Hotel Value Declines

While hotel values have declined overall, the weight of the decline varies based on chain scale, location, source of demand and level of service. For example, economy and midscale properties in interstate locations, particularly limited-service and extended-stay hotels, have seen a lower percentage of value reduction. This is largely due to the sources of demand that the properties serve, such as the transportation industry, construction crews, temporary housing and travelers deemed essential. The most impacted group, however, is represented by luxury properties in gateway markets or fly-to destinations and resorts. These properties are full-service and convention hotels that accommodate groups and conferences, international travelers, and corporate travelers. Cancellation and postponement of meetings and conferences have caused these hotels to close or sit nearly empty at times.

With the decline in value, sales transactions dropped sharply.
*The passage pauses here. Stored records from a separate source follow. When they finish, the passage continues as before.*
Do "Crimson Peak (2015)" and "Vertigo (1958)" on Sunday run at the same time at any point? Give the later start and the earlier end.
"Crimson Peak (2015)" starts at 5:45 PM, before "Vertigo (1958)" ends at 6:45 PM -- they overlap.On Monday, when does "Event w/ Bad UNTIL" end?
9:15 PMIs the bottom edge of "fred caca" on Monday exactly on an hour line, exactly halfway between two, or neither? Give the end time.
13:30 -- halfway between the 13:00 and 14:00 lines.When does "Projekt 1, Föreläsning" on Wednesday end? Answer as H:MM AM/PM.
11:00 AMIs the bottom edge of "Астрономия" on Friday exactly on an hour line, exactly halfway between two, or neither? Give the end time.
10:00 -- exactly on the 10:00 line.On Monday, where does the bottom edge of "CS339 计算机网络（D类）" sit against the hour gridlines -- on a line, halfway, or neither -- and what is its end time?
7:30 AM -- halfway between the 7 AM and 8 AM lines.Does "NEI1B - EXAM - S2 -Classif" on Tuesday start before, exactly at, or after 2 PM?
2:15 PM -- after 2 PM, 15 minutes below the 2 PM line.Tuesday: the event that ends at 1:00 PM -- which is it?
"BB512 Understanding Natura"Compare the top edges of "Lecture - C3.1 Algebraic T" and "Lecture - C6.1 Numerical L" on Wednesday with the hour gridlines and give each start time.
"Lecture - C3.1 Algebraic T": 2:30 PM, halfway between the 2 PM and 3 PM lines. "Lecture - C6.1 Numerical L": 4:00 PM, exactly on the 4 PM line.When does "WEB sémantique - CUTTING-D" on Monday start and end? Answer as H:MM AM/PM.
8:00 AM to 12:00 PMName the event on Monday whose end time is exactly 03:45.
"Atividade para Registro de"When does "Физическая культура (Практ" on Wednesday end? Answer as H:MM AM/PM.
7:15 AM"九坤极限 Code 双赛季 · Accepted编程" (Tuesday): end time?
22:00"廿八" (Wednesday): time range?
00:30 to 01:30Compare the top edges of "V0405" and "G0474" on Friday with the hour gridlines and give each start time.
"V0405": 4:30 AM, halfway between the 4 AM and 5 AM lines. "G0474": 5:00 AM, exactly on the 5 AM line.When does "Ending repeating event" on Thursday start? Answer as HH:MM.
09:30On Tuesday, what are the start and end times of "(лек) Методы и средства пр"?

According to Real Capital Analytics, transaction volume fell by more than two-thirds compared to 2019, to the lowest mark since 2009. But the economy-branded hotels’ sales market fell by only 22%. The only commercial real estate sector that performed better in 2020 was the industrial sector. Economy-branded hotels saw market share grow from an average of 5% of the market between 2015 and 2019 to 16% in 2020.

In recent months, the number of properties coming to market has increased as sellers become more realistic in their pricing. CBRE found that 61% of buyers expected a discount from pre-pandemic prices, but only 9% of sellers were willing to offer discounts. Transactions that have occurred generally reflect discounts of 20% to 40% compared to pre-COVID-19 levels. However, the pricing gap appears to be closing.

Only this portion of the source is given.